Este hecho causa paisajes tan pintorescos como el de la señora parada en diagonal al casino que, desesperada, no para de caminar hacia el centro de la calle del fundador del Banco de la Nación y asoma su cabeza esperando que en el horizonte aparezca el cartel de la línea de ómnibus que espera. Por loco que suene, la mujer nunca se enteró que todos los vehículos estaban pasando a apenas 5 metros de ella. Pero por otra calle. Nadie la advirtió, tampoco. Una cuadra antes, la carpa se erige esbelta a las 8 de la mañana, justo enfrente a lo que hasta hace muy poco era el Hotel Pellegrini. Bajo la gran sombra que se distingue a dos cuadras se divisa un grupo nutrido de personas que, en pequeñas rondas, buscan la manera de amenizar el paso del tiempo. Algunas mujeres se sientan en la vereda o en el zaguán de alguna casa, otros trajeron sus sillones y formaron una ronda para tomar mate en el centro de la calle. Allí no estaba, al menos a simple vista, ninguno de los capitanes de la protesta conocidos por la opinión pública, ni siquiera Stegbañer.
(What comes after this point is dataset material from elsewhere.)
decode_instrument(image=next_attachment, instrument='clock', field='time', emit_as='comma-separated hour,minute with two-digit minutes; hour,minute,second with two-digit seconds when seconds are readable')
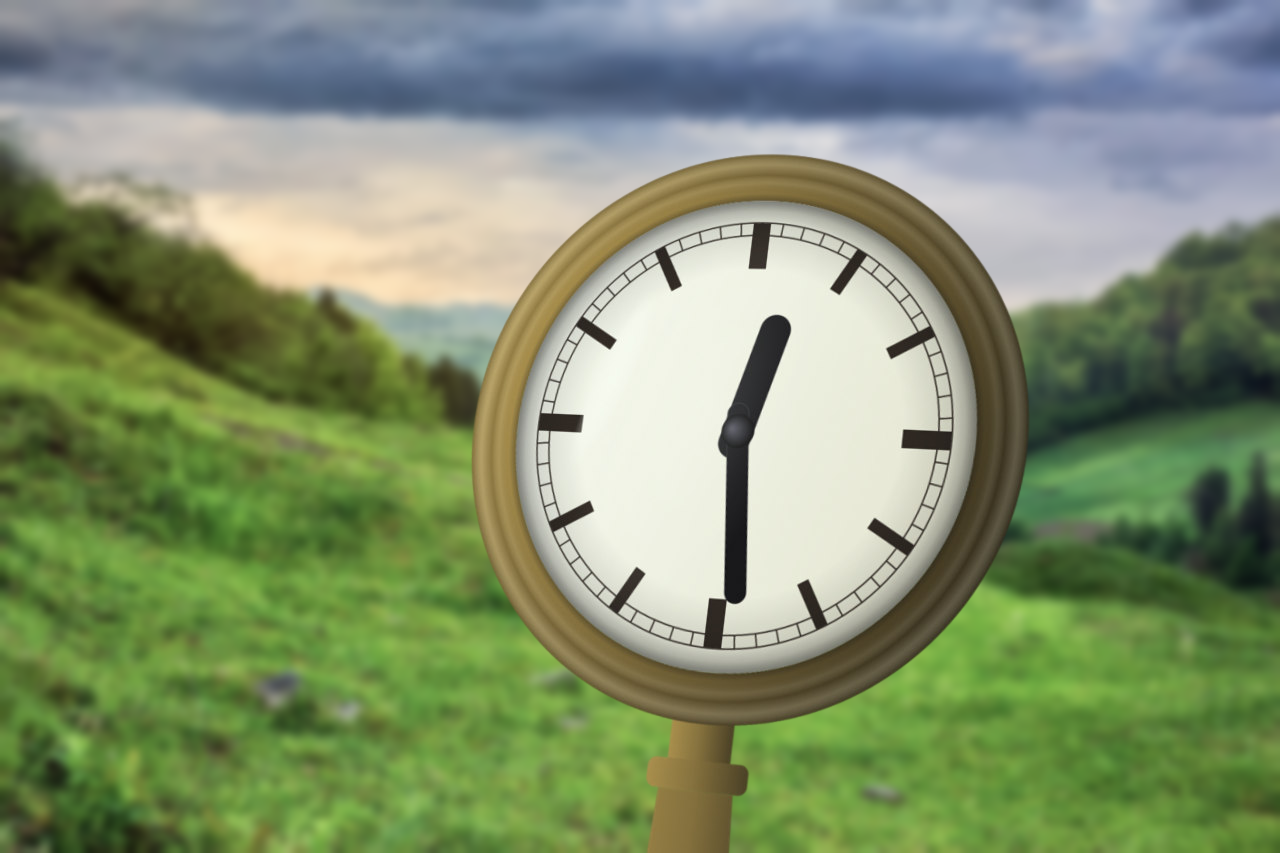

Contra el muro de enfrente, un grupo de jóvenes se refugia atrás del tablón tapado de cajas de pizza y botellas de gaseosa para, con redoblante y bombo en mano, cantar "Clarín decime qué se siente". Sólo ellos se hacen notar: el resto del grupo se mantiene en serena armonía, con la paciencia de quien no tiene al tiempo como enemigo. Pequeños murmullos se desdibujan en el aire a medida que, otra vez, el caminante se aleja de Pellegrini y Carriego para volver a su trabajo.
Tan sólo hace falta caminar dos cuadras para olvidar que hay un corte de calle. Aún así, se lo puede recordar con la misma facilidad: basta con pasar frente a una escuela pública y notarla vacía.